BRIEF »
Look below for the line containing "In degrees, how"; write out that line and each one after it to the end, exactly, and nothing else.

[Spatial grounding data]
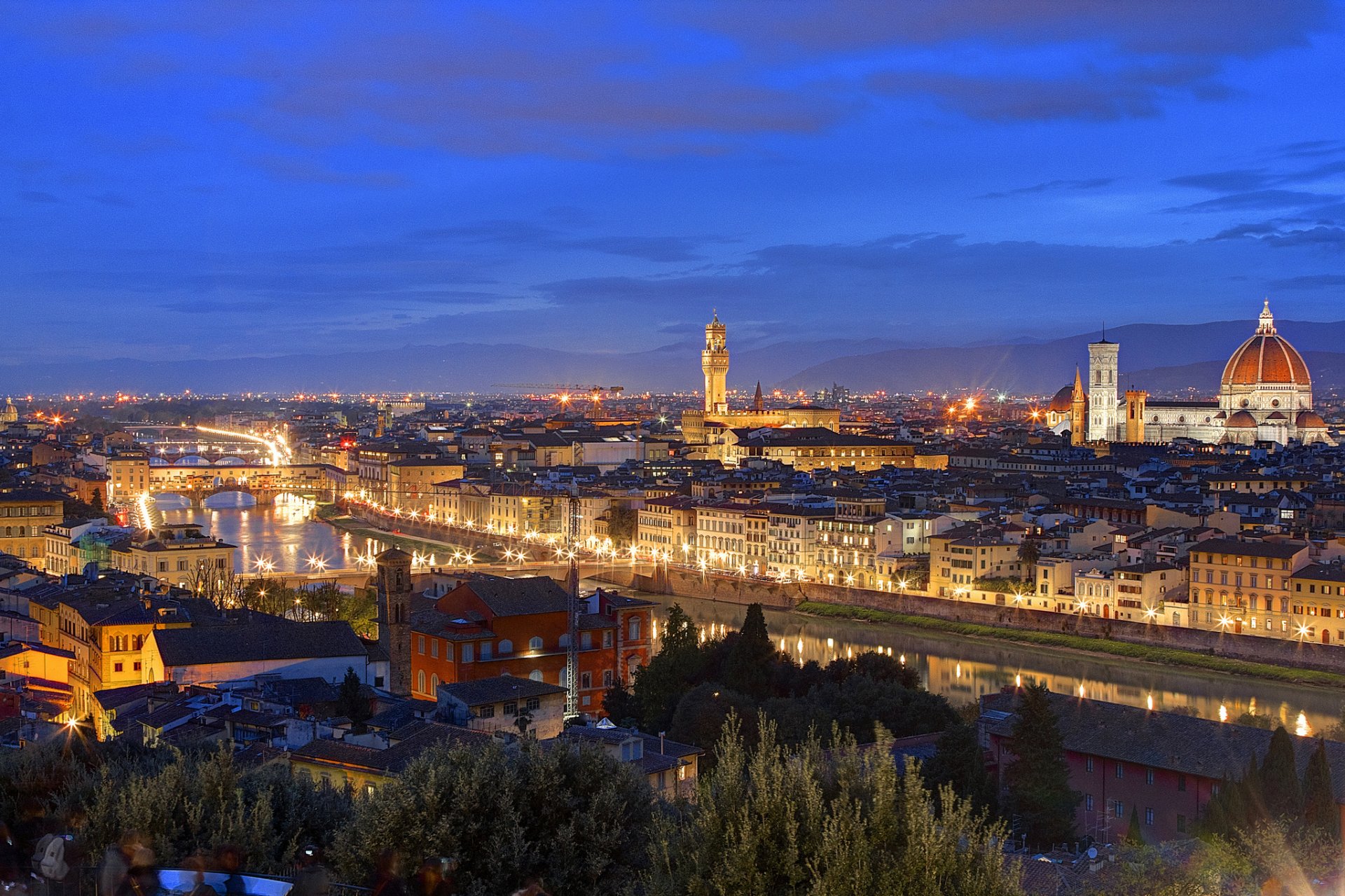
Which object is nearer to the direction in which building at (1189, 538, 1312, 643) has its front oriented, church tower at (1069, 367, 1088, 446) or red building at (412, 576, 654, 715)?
the red building

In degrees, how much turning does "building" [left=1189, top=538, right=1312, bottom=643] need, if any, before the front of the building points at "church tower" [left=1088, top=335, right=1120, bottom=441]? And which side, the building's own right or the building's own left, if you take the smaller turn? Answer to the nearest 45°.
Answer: approximately 180°

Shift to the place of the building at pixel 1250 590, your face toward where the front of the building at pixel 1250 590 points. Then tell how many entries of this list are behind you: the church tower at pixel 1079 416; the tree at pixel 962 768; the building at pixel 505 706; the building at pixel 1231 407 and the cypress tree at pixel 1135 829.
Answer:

YOUR SOLUTION »
In degrees, how much turning does "building" [left=1189, top=538, right=1312, bottom=643] need, if any, before the front of the building points at "church tower" [left=1088, top=335, right=1120, bottom=441]? And which side, the building's own right or the building's own left, if you take the smaller turn? Answer to the nearest 45°.
Answer: approximately 180°

Shift to the place of the building at pixel 1250 590, your face toward where the front of the building at pixel 1250 590 points. Then tell how many entries of this list are behind you: the church tower at pixel 1079 416; the tree at pixel 962 768; the building at pixel 505 706; the building at pixel 1231 407 and the cypress tree at pixel 1135 829.
Answer:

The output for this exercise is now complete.